_Task to complete_
Transcribe exactly the lines that fall between the one holding "histopathology image of" and the one holding "cell carcinoma) stained", inclusive, from the entries below.

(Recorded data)
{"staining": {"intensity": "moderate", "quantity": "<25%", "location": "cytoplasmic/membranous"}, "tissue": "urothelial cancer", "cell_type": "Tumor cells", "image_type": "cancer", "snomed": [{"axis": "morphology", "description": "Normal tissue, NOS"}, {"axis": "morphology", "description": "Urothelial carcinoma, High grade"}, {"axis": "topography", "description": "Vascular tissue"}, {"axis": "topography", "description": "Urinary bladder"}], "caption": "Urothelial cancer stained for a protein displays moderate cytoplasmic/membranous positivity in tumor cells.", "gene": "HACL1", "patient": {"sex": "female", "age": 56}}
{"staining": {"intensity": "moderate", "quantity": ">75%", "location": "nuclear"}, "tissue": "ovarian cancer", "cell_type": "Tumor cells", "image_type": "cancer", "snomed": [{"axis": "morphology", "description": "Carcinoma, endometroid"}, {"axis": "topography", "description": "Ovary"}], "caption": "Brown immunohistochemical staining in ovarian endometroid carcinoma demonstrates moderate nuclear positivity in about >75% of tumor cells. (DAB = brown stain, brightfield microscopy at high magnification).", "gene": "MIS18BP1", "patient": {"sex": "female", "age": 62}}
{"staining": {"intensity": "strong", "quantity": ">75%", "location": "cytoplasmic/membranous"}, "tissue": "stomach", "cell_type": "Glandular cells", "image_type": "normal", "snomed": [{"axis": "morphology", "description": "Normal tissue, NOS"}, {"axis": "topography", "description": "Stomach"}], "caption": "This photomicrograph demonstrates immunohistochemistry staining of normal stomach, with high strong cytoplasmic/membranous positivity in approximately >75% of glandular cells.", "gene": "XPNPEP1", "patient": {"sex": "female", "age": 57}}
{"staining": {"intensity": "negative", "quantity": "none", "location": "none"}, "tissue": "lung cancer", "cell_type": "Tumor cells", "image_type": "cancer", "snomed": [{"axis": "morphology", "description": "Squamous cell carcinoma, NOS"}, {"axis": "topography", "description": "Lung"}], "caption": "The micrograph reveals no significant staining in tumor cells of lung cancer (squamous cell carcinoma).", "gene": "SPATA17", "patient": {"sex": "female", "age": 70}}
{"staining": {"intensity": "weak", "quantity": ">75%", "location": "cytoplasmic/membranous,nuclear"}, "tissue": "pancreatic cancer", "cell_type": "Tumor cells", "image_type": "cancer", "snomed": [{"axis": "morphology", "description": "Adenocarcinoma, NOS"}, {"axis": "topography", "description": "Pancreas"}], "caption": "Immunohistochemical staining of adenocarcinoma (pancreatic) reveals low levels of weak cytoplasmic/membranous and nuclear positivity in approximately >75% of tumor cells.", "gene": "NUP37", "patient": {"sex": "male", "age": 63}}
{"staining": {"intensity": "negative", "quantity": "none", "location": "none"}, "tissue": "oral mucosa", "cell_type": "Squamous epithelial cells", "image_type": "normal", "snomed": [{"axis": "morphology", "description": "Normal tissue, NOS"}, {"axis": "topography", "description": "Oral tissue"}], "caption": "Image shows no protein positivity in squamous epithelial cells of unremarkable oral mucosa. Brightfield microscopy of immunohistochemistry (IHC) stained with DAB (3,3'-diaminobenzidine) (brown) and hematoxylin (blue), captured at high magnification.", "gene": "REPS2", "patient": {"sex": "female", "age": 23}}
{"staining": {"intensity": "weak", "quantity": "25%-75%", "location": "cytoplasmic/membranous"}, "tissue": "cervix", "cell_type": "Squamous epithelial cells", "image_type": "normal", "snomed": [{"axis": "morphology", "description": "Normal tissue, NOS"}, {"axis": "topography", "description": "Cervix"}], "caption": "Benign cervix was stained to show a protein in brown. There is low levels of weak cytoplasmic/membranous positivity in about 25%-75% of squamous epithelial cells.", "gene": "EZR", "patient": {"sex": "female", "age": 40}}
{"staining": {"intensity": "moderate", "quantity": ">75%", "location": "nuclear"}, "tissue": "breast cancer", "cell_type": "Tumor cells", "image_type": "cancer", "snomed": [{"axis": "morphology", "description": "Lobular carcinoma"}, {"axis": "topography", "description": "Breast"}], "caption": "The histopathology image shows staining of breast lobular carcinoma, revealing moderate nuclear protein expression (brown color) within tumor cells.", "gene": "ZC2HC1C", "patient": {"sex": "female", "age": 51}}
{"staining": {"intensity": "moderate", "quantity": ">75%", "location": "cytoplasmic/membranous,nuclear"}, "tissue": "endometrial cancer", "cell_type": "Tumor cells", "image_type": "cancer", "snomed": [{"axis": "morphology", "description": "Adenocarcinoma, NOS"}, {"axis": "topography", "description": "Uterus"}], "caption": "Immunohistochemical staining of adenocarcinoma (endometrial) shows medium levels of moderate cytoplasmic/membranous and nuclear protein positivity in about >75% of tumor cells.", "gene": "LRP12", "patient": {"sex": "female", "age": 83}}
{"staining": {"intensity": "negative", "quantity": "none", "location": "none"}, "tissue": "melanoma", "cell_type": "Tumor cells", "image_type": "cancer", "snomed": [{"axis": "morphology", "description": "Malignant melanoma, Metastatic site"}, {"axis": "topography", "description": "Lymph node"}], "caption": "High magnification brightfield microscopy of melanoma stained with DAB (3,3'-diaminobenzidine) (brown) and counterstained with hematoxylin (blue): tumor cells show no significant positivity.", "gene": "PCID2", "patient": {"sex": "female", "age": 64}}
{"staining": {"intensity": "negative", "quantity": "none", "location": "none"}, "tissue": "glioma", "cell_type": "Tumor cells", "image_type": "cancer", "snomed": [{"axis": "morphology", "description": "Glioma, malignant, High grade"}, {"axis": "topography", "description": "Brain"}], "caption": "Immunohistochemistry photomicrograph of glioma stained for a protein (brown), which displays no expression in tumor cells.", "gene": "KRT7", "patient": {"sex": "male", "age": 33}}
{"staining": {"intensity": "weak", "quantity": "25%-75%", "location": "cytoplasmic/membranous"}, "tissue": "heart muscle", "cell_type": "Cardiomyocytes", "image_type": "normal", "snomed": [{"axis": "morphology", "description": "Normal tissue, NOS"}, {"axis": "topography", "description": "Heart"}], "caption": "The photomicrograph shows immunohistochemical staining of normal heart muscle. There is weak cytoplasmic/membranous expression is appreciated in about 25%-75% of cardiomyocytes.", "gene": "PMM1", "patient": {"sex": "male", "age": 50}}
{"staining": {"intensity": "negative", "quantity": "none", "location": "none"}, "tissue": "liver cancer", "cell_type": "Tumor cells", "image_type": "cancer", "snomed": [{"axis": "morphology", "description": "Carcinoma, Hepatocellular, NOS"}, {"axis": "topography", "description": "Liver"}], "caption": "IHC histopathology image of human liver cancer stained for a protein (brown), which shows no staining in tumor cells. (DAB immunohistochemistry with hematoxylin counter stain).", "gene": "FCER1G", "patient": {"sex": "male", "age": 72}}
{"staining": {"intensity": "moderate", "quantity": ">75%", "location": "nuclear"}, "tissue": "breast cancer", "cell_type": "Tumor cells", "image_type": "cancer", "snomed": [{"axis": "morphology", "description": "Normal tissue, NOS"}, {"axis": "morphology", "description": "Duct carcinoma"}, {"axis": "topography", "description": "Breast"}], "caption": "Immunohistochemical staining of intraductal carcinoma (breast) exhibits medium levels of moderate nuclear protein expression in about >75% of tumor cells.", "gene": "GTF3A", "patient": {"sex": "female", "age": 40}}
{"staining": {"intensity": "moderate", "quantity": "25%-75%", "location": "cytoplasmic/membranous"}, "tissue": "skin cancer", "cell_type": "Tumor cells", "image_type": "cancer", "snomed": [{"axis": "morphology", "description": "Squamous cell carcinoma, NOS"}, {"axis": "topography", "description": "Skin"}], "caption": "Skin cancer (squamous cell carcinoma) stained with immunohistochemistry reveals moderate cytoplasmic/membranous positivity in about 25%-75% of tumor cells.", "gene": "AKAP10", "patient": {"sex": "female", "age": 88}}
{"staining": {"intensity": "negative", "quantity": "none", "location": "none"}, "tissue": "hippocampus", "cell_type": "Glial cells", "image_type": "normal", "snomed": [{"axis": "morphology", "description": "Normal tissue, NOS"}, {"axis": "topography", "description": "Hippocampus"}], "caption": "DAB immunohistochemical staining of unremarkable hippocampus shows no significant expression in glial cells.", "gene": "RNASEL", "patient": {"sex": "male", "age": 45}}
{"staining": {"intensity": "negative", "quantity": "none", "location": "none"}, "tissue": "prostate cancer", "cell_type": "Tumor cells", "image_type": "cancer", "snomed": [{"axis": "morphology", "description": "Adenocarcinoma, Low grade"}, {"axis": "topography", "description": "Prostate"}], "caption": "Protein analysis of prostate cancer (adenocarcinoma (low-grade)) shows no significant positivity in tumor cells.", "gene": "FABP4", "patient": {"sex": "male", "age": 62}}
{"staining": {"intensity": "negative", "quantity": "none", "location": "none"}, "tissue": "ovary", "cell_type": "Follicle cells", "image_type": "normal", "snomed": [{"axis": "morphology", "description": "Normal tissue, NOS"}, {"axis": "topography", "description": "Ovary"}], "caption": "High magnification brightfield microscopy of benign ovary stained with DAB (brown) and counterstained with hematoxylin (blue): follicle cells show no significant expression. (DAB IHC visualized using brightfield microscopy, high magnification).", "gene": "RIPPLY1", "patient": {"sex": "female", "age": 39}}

_The answer_
{"staining": {"intensity": "negative", "quantity": "none", "location": "none"}, "tissue": "liver cancer", "cell_type": "Tumor cells", "image_type": "cancer", "snomed": [{"axis": "morphology", "description": "Carcinoma, Hepatocellular, NOS"}, {"axis": "topography", "description": "Liver"}], "caption": "IHC histopathology image of human liver cancer stained for a protein (brown), which shows no staining in tumor cells. (DAB immunohistochemistry with hematoxylin counter stain).", "gene": "FCER1G", "patient": {"sex": "male", "age": 72}}
{"staining": {"intensity": "moderate", "quantity": ">75%", "location": "nuclear"}, "tissue": "breast cancer", "cell_type": "Tumor cells", "image_type": "cancer", "snomed": [{"axis": "morphology", "description": "Normal tissue, NOS"}, {"axis": "morphology", "description": "Duct carcinoma"}, {"axis": "topography", "description": "Breast"}], "caption": "Immunohistochemical staining of intraductal carcinoma (breast) exhibits medium levels of moderate nuclear protein expression in about >75% of tumor cells.", "gene": "GTF3A", "patient": {"sex": "female", "age": 40}}
{"staining": {"intensity": "moderate", "quantity": "25%-75%", "location": "cytoplasmic/membranous"}, "tissue": "skin cancer", "cell_type": "Tumor cells", "image_type": "cancer", "snomed": [{"axis": "morphology", "description": "Squamous cell carcinoma, NOS"}, {"axis": "topography", "description": "Skin"}], "caption": "Skin cancer (squamous cell carcinoma) stained with immunohistochemistry reveals moderate cytoplasmic/membranous positivity in about 25%-75% of tumor cells.", "gene": "AKAP10", "patient": {"sex": "female", "age": 88}}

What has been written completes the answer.